Assigned task.
Write out each entry once more so that it matches the original exactly.
▬▬▬▬▬▬▬▬▬▬
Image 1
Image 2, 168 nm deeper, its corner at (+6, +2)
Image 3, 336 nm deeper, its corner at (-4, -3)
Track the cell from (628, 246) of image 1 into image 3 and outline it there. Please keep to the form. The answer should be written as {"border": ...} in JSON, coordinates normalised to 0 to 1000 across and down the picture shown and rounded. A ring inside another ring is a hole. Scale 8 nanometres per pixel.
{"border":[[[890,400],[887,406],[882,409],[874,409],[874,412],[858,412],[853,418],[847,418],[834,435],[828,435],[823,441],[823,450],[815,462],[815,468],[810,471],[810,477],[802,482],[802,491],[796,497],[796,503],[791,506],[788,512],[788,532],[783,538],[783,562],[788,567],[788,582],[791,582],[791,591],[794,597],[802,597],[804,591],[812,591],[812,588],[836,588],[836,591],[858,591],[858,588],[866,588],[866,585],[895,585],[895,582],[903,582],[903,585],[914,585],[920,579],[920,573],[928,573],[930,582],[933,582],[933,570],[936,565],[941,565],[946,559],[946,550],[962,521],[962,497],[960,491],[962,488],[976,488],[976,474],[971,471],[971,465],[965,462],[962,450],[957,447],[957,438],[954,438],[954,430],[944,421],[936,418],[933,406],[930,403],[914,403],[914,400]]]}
▬▬▬▬▬▬▬▬▬▬
Answer section.
Image 1
Image 2, 168 nm deeper, its corner at (+6, +2)
Image 3, 336 nm deeper, its corner at (-4, -3)
Track the cell from (628, 246) of image 1 into image 3 and outline it there. Please keep to the form. The answer should be written as {"border": ...} in JSON, coordinates normalised to 0 to 1000 across and down the picture shown and rounded. A ring inside another ring is a hole. Scale 8 nanometres per pixel.
{"border":[[[890,400],[887,406],[882,409],[874,409],[874,412],[858,412],[853,418],[847,418],[834,435],[828,435],[823,441],[823,450],[815,462],[815,468],[810,471],[810,477],[802,482],[802,491],[796,497],[796,503],[791,506],[788,512],[788,532],[783,538],[783,562],[788,567],[788,582],[791,582],[791,591],[794,597],[802,597],[804,591],[812,591],[812,588],[836,588],[836,591],[858,591],[858,588],[866,588],[866,585],[895,585],[895,582],[903,582],[903,585],[914,585],[920,579],[920,573],[928,573],[930,582],[933,582],[933,570],[936,565],[941,565],[946,559],[946,550],[962,521],[962,497],[960,491],[962,488],[976,488],[976,474],[971,471],[971,465],[965,462],[962,450],[957,447],[957,438],[954,438],[954,430],[944,421],[936,418],[933,406],[930,403],[914,403],[914,400]]]}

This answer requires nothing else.